Examples of liver disease

Hereditary hemochromatosis is characterized by the excessive accumulation of iron in the tissue with respective damage. Besides systemic symptoms, liver symptoms, cardiomyopathy, diabetes and joint diseases occur. The diagnosis is based on increased serum ferritin, iron and transferrin saturation and it is usually confirmed by graded DNA tests or directly in the eight genes comprising panel. Depending on the mutated gene, hereditary hemochromatoses type 1-5 are distinguished: type 1, mutations in the HFE gene; type 2 (juvenile form), mutations in the HJV (type 2A) and HAMP genes (type 2B); type 3, mutations in the TFR2 gene; type 4 (ferroportin disease), mutations in the SLC40A1 gene; type 5, FTH1 gene. Very rare genetic disorders can cause iron overload in the liver, with the clinical picture dominated by symptoms of failure of other organs (e.g. anaemia in atransferrinaemia [TF gene defect] or neurological defects in systemic hemosiderosis in aceruloplasminaemia [CP gene mutations]). In Wilson's disease, copper accumulation occurs, because copper is insufficiently excreted. In addition to laboratory chemical tests, liver biopsy and ophthalmological examination, the genetic cause of this autosomal recessive hepatolenticular degeneration can be defined by detecting mutations in the ATP7B gene.

Clotting

Primary hemostasis is already provided by the blood vessels, which contract under pressure/injury. Platelets attach to the inner wall of the vessel and stick together. For the analysis of genetic defects in primary hemostasis, DNA panels are available for macrothrombocytopenia, platelet dysfunction/thrombocytopathies and thrombocytopenia. In the actual blood clotting process >30 different factors are involved. Ultimately, insoluble fibrin is formed from the precursor fibrinogen. In connection with coagulation disorders that are only initially or insufficiently diagnosed, sometimes exclusively the hereditary von Willebrand-Jürgens syndrome is analyzed molecularly on the basis of the comparatively large VWF gene. Nevertheless very extensive panels are available for differential diagnostic clarification, including the individual genes for the factors F2, F5, F7, F8, F9, F10, F11, F12, F13A1, the fibrinogen polypeptides and many more, thus a total of at least two dozen different proteins.

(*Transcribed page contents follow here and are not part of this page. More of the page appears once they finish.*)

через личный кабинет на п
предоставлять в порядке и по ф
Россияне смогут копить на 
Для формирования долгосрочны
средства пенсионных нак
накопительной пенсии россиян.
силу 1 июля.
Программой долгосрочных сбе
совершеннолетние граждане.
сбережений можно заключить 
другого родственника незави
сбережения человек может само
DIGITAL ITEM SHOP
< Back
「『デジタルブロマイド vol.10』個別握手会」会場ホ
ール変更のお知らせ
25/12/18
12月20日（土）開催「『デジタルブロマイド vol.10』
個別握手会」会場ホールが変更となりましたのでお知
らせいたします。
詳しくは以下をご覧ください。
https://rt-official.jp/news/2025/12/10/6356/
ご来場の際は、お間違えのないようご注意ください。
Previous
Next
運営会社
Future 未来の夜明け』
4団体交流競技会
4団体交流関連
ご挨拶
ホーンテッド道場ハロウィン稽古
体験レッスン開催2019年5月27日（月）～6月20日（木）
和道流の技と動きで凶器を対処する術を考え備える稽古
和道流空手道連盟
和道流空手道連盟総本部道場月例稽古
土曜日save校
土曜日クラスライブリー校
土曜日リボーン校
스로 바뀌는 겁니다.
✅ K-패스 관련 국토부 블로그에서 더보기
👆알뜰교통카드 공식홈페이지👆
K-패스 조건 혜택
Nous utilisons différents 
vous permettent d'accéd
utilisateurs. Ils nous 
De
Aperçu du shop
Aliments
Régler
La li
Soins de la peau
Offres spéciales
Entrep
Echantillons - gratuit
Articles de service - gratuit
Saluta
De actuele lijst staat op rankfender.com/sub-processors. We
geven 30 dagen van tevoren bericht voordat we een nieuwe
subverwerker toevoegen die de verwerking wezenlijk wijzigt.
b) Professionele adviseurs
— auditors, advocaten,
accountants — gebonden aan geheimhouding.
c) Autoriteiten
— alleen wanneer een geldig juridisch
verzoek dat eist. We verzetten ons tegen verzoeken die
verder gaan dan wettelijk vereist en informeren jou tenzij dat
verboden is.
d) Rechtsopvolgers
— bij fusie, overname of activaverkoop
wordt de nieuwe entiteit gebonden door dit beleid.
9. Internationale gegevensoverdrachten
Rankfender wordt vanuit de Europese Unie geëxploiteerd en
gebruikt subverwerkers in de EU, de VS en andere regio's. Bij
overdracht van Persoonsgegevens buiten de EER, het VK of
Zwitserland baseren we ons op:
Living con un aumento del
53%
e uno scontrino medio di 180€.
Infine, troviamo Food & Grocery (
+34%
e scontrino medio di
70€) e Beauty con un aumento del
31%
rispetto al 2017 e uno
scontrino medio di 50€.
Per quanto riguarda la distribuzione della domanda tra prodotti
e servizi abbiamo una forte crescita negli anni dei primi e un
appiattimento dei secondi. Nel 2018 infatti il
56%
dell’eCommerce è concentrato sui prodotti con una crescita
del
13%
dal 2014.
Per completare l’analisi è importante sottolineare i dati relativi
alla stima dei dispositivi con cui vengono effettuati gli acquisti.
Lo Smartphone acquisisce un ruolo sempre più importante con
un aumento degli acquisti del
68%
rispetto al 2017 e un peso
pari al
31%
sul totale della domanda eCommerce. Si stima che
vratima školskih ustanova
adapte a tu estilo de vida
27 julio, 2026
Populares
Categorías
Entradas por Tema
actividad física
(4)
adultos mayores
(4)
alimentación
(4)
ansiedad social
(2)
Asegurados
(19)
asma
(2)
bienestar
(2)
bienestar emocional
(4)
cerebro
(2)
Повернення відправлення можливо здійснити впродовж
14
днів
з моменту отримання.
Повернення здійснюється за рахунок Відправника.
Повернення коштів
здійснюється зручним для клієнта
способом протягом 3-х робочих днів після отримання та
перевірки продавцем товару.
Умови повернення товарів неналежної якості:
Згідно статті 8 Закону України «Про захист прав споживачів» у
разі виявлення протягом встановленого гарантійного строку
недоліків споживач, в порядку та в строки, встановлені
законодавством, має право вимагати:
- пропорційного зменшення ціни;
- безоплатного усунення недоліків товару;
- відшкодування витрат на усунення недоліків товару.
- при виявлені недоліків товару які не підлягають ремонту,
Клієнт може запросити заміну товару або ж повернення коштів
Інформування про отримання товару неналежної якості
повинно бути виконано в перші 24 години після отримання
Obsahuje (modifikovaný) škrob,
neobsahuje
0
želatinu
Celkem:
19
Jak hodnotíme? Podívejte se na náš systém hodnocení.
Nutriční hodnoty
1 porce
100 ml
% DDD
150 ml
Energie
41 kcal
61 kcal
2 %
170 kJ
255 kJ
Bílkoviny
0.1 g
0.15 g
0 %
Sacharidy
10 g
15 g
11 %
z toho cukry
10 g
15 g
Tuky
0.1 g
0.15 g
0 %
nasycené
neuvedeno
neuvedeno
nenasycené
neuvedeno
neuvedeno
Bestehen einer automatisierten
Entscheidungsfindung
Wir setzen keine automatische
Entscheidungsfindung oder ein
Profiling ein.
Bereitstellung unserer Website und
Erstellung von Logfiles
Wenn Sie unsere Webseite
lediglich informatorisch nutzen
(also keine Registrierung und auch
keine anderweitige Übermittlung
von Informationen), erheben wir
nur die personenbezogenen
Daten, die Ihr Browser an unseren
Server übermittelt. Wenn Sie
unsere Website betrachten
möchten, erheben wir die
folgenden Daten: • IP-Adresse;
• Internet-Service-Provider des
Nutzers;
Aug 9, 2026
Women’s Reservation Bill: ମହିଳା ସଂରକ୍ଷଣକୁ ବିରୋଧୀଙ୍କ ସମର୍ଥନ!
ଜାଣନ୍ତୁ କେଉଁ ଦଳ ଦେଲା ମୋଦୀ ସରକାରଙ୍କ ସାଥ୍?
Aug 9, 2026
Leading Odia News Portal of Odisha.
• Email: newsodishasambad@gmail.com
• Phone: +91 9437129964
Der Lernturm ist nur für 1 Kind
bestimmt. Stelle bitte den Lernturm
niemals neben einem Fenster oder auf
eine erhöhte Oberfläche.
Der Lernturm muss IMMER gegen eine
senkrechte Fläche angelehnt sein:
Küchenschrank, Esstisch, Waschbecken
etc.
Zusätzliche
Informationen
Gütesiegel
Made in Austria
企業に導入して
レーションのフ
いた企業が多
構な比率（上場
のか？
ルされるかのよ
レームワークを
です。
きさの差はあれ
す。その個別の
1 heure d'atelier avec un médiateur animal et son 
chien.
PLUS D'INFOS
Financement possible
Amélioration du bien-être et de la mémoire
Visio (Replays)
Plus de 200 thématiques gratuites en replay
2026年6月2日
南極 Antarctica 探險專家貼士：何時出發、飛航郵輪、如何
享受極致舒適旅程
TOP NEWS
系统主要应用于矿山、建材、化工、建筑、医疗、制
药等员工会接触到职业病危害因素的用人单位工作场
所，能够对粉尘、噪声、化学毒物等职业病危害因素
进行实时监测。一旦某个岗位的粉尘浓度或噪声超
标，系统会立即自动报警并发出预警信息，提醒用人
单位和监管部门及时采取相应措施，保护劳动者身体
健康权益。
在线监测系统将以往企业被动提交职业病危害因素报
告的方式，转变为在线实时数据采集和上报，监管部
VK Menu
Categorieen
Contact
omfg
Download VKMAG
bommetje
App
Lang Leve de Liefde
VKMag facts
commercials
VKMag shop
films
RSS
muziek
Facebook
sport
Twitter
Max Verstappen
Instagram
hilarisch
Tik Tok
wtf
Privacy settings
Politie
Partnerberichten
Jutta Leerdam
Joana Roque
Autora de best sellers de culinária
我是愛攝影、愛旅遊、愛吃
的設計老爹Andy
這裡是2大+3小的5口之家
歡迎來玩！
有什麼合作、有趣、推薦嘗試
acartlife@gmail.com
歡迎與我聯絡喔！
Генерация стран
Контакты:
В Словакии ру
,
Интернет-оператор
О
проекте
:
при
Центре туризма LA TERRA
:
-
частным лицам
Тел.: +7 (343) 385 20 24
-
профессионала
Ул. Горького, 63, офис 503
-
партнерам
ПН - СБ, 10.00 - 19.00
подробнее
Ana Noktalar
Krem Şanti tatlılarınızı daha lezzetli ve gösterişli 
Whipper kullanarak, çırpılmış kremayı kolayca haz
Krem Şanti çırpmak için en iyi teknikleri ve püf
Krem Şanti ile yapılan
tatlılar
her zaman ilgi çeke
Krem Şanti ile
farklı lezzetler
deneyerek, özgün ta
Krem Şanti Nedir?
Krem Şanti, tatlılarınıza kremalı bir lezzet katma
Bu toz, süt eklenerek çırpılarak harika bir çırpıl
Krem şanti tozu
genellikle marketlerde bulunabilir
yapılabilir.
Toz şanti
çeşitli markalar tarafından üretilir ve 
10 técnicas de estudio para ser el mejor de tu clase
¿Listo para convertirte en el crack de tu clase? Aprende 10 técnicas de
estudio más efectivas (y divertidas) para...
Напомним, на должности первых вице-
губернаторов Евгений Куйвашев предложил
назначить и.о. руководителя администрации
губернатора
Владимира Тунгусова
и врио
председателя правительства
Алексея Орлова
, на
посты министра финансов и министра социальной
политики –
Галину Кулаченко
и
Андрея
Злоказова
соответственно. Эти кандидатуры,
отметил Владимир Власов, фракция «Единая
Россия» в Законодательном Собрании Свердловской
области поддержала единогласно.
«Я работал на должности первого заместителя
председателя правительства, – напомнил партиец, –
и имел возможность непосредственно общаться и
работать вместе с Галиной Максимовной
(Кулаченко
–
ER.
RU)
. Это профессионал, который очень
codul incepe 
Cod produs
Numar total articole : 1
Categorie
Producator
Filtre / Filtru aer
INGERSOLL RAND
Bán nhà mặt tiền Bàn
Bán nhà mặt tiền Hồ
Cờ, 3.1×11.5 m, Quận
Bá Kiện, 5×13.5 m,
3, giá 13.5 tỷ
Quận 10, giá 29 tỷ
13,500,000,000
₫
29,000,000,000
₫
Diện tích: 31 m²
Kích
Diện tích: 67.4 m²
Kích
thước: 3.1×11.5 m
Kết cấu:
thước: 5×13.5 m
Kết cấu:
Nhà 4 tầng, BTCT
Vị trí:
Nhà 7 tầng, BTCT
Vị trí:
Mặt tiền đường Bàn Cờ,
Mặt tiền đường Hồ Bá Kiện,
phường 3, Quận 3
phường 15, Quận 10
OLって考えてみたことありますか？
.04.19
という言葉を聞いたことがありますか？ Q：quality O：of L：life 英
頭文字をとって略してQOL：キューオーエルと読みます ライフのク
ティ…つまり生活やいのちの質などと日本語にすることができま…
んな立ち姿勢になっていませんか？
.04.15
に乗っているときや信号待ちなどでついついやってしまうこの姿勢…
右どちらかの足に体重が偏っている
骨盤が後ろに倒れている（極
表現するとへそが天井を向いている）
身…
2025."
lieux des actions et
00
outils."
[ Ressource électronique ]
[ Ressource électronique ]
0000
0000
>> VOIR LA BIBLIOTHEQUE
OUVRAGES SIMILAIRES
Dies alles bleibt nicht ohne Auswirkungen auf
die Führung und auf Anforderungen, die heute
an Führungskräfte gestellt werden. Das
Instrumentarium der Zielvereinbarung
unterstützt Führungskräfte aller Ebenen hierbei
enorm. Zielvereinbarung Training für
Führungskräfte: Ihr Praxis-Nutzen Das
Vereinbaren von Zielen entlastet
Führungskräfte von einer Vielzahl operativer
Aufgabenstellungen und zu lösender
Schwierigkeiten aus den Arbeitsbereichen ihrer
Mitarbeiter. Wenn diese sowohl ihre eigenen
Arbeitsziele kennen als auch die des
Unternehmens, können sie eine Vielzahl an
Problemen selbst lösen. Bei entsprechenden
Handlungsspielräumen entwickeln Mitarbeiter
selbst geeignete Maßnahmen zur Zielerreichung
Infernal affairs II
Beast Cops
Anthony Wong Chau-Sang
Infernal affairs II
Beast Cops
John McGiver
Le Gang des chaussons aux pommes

Familial hypercholesterolaemia

Familial hypercholesterolemia (FH) is an autosomal-dominantly inherited disorder of the lipid metabolism mainly caused by increased low density lipoprotein (LDL). The fundamental defect is overproduction of hepatic VLDL particles, which initiates lipoprotein changes with the end result of higher LDL levels. FH is a major risk factor especially for arteriosclerotic and coronary heart disease as well as cerebral circulatory disorders and thromboses. On the one hand, this metabolic disorder is based on >1000 mutations in the LDL receptor gene. Mutations in the apolipoprotein B 100 and LDL receptor adaptor protein genes lead to a disturbed clearance of LDL cholesterol. Heterozygous forms of FH occur with ~2‰ prevalence, in homozygosity very rarely but with pronounced clinical symptoms in early childhood comprising xanthomas, xanthelasmas, corneal "greisenbogen" and arteriosclerosis. Gene panel analysis heretofore is available.